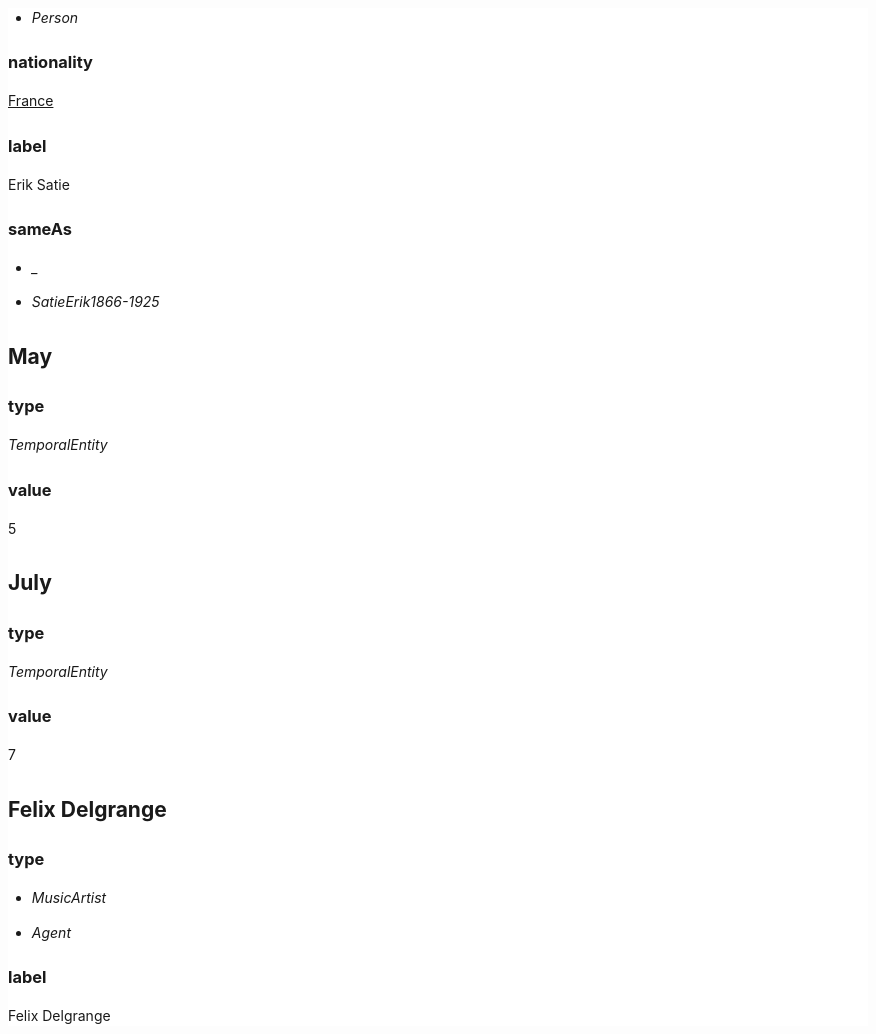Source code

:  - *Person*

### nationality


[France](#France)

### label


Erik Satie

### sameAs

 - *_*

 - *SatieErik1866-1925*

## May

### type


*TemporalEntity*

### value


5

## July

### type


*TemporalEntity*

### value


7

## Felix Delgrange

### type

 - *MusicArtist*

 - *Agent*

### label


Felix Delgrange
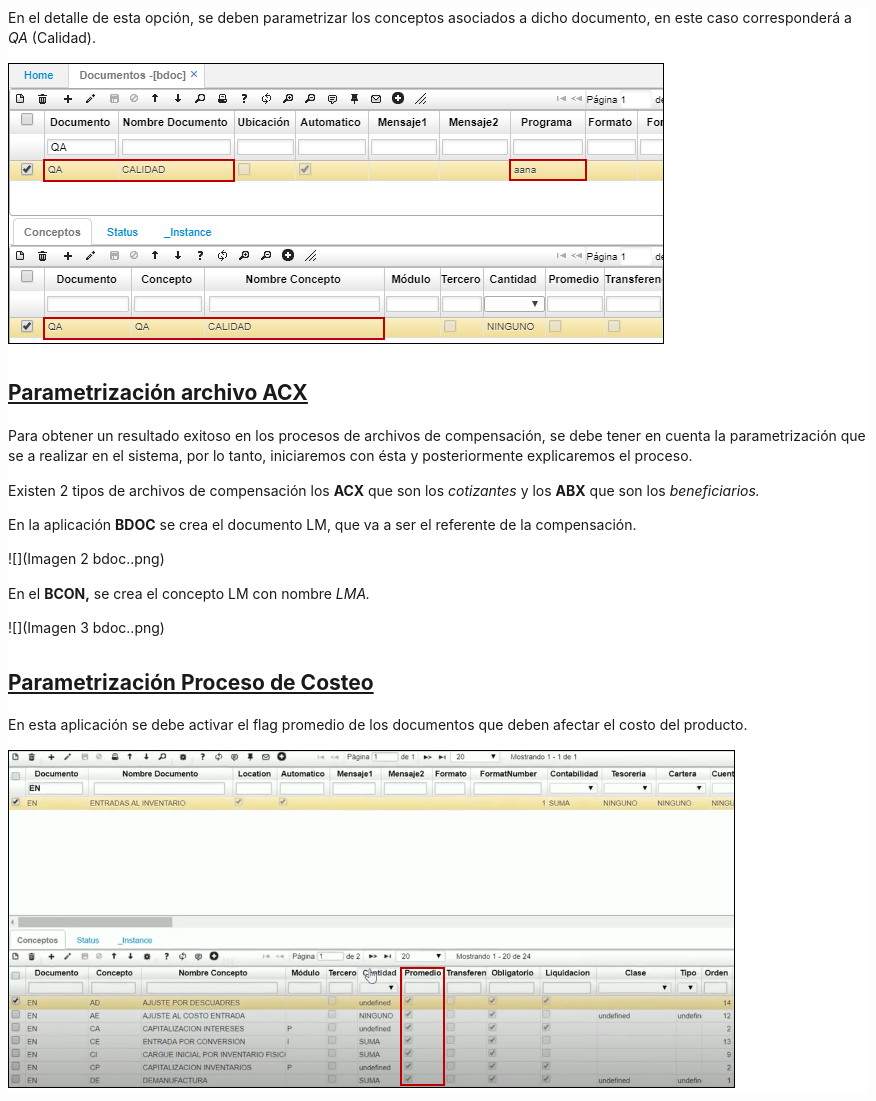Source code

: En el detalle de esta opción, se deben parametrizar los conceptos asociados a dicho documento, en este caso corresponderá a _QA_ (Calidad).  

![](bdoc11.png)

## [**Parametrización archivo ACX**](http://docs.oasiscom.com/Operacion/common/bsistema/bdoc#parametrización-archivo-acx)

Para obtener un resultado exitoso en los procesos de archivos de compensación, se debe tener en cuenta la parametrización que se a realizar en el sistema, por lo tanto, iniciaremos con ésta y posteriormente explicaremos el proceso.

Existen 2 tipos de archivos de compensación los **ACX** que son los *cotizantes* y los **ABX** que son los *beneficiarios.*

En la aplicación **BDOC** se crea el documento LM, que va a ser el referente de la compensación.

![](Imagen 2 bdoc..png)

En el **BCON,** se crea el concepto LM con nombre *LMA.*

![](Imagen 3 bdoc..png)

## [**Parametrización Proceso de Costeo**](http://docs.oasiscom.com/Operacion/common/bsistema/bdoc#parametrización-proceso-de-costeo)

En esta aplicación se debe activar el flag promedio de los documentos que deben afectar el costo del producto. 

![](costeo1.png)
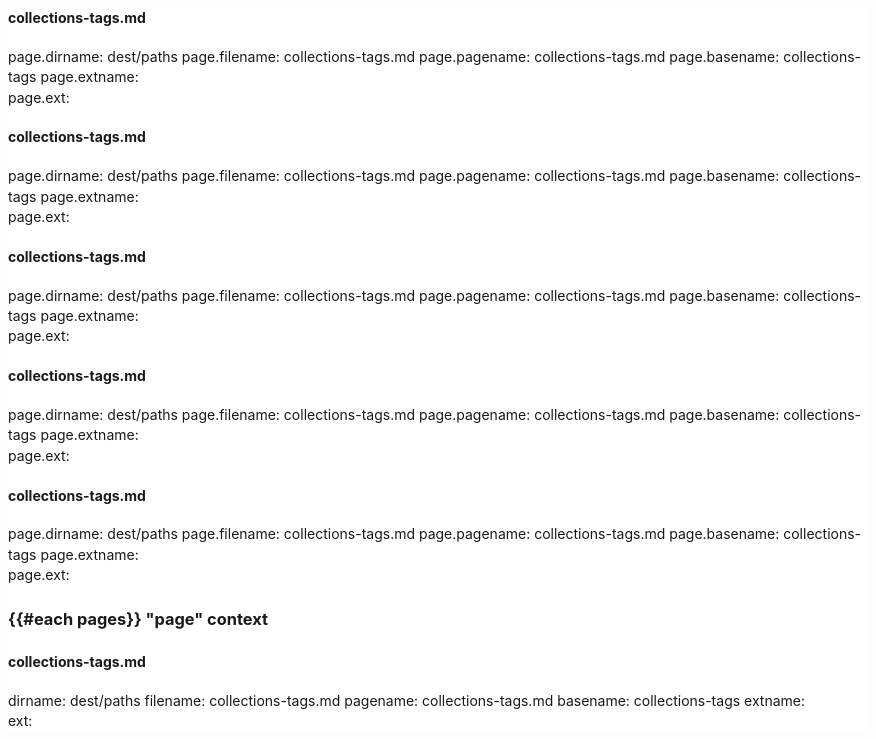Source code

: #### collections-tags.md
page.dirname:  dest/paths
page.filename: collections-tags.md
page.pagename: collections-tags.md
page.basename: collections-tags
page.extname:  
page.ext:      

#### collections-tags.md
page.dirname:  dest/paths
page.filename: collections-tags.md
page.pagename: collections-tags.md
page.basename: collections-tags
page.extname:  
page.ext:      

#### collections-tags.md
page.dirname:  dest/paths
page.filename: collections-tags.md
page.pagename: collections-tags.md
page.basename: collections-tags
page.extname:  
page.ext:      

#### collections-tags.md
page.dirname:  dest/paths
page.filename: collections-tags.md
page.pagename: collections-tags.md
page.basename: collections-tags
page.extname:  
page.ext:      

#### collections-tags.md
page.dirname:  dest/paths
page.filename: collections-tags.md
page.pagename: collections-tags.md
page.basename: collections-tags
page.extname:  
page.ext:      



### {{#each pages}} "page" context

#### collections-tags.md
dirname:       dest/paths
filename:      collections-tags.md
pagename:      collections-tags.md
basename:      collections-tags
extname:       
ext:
* * * * * * * * *
ACTION ITEM:
All of the records above should be written out exactly, with the pictures left out.

RESULT:
Source code

:  - *Person*

### nationality


[France](#France)

### label


Erik Satie

### sameAs

 - *_*

 - *SatieErik1866-1925*

## May

### type


*TemporalEntity*

### value


5

## July

### type


*TemporalEntity*

### value


7

## Felix Delgrange

### type

 - *MusicArtist*

 - *Agent*

### label


Felix Delgrange
Source code

: En el detalle de esta opción, se deben parametrizar los conceptos asociados a dicho documento, en este caso corresponderá a _QA_ (Calidad).  

![](bdoc11.png)

## [**Parametrización archivo ACX**](http://docs.oasiscom.com/Operacion/common/bsistema/bdoc#parametrización-archivo-acx)

Para obtener un resultado exitoso en los procesos de archivos de compensación, se debe tener en cuenta la parametrización que se a realizar en el sistema, por lo tanto, iniciaremos con ésta y posteriormente explicaremos el proceso.

Existen 2 tipos de archivos de compensación los **ACX** que son los *cotizantes* y los **ABX** que son los *beneficiarios.*

En la aplicación **BDOC** se crea el documento LM, que va a ser el referente de la compensación.

![](Imagen 2 bdoc..png)

En el **BCON,** se crea el concepto LM con nombre *LMA.*

![](Imagen 3 bdoc..png)

## [**Parametrización Proceso de Costeo**](http://docs.oasiscom.com/Operacion/common/bsistema/bdoc#parametrización-proceso-de-costeo)

En esta aplicación se debe activar el flag promedio de los documentos que deben afectar el costo del producto. 

![](costeo1.png)
Source code

: #### collections-tags.md
page.dirname:  dest/paths
page.filename: collections-tags.md
page.pagename: collections-tags.md
page.basename: collections-tags
page.extname:  
page.ext:      

#### collections-tags.md
page.dirname:  dest/paths
page.filename: collections-tags.md
page.pagename: collections-tags.md
page.basename: collections-tags
page.extname:  
page.ext:      

#### collections-tags.md
page.dirname:  dest/paths
page.filename: collections-tags.md
page.pagename: collections-tags.md
page.basename: collections-tags
page.extname:  
page.ext:      

#### collections-tags.md
page.dirname:  dest/paths
page.filename: collections-tags.md
page.pagename: collections-tags.md
page.basename: collections-tags
page.extname:  
page.ext:      

#### collections-tags.md
page.dirname:  dest/paths
page.filename: collections-tags.md
page.pagename: collections-tags.md
page.basename: collections-tags
page.extname:  
page.ext:      



### {{#each pages}} "page" context

#### collections-tags.md
dirname:       dest/paths
filename:      collections-tags.md
pagename:      collections-tags.md
basename:      collections-tags
extname:       
ext:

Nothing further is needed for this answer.